Model Based Design in automotive
In previous articles we have mentioned the use of Model Based Design (MBD) at EEVAM, providing examples of its application, such as the simulation of control loops in the direction system of an electric vehicle. But,what is MBD?
MBD is a software development and math-based visual method for designing complex control system. MBD is a model math-based method which uses simple blocks to visually represent a real environment. It is widely used in embedded software development of complex control systems.
Moreover, it is based on the V-model, mentioned in this post, which accelerates product development and reduces time-to-market. With this method , system specifications can be clearly defined, requirements can be verified during development, and code can be generated automatically to achieve a rapid prototyping and software development..

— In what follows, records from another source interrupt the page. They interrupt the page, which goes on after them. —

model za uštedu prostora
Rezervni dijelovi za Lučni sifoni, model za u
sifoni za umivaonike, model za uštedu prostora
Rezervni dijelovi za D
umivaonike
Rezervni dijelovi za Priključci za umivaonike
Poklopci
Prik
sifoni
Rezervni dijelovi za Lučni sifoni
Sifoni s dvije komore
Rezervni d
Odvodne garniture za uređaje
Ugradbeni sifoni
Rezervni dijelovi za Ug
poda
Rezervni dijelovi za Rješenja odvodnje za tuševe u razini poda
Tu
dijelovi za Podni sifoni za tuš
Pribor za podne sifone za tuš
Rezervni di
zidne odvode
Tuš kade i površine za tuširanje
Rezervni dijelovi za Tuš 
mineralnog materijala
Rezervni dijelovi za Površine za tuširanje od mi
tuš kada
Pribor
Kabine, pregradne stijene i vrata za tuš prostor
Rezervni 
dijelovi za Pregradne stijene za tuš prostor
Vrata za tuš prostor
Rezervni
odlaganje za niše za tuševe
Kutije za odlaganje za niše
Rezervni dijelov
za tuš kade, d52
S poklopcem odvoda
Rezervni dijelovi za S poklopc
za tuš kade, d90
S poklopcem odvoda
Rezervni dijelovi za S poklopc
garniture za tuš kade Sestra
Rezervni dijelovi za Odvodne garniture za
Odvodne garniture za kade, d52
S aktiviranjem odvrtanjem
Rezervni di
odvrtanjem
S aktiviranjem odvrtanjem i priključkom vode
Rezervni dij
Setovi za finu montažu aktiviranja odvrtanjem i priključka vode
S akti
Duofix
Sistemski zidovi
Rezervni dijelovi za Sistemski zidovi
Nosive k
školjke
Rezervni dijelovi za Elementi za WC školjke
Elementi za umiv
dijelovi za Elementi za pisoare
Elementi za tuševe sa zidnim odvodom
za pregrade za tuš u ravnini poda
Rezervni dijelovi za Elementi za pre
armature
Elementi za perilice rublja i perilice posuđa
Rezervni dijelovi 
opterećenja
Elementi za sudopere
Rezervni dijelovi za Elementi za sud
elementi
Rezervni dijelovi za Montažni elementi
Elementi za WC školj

In industries where technology and electronics are a vital part of the product, such as automotive and aerospace industries, the system complexity has increased dramatically in recent years.
MBD has been implemented in automotive in order to abord software complexity and challenging safety requirements, replacing the traditional methodology.

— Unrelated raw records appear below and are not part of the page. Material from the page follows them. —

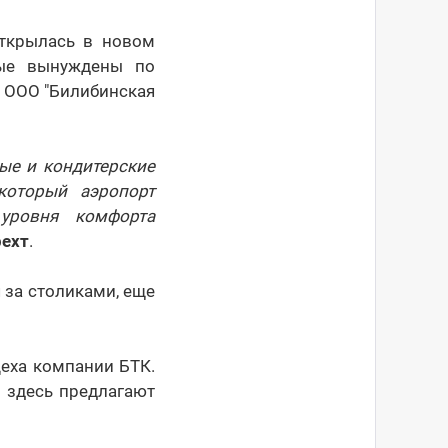
открылась в новом
рые вынуждены по
- ООО "Билибинская
ные и кондитерские
который аэропорт
уровня комфорта
рехт
.
 за столиками, еще
цеха компании БТК.
, здесь предлагают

In traditional methodology, system development starts with requirements definition, followed by the prototype implementation and manual coding to implement the necessary algorithms, and finally with the verification and validation phases. In these last phases, errors in the implementation are detected, when it is too late and costly to correct them.
With the MBD methodology, after requirements definition, a model is elaborated to develop a detailed system design. Using MBD tools, including Simulink, simulations are carried out at all development stages, with verification and validation phases being executed continuously. In this way, errors are corrected in early stages, in time to avoid delays, and reducing the total development cost. To perform verification and validation phases, MBD facilitates the use of Software In the Loop (SIL), Model In the Loop (MIL), Processor In the Loop (PIL) and Hardware In the Loop (HIL) methods, which allows testing to be performed even when hardware is incomplete.
Finally, once the design is completed, production code is automatically generated to program it. This allows programmer for abstracting out the complexities of programming languages as C or C++ and design better control algorithms. In MBD the model remains at the centre of the development, contrary to traditional methodology, which focuses more on the code development than on the code functionality.
Furthermore, generated code is adapted to requirement such as ROM or RAM efficiency, compliance with safety and AUTOSAR standards, etc.
Quality management and functional safety are critical in automotive. Tools as Embedded Coder support code generation according to various safety standards, such as ISO 26262.
As proof of the MBD implementation in the automotive industry, the creation of the Japan Automotive Model-Based Engineering centre (JAMBE) was announced in 2021, to contribute to making Japan’s automotive industry more competitive internationally through the MBD implementation.
At EEVAM, we have been using MBD in our projects hand in hand with our clients on the successful development of their vehicles, promoting the development of EV new technologies.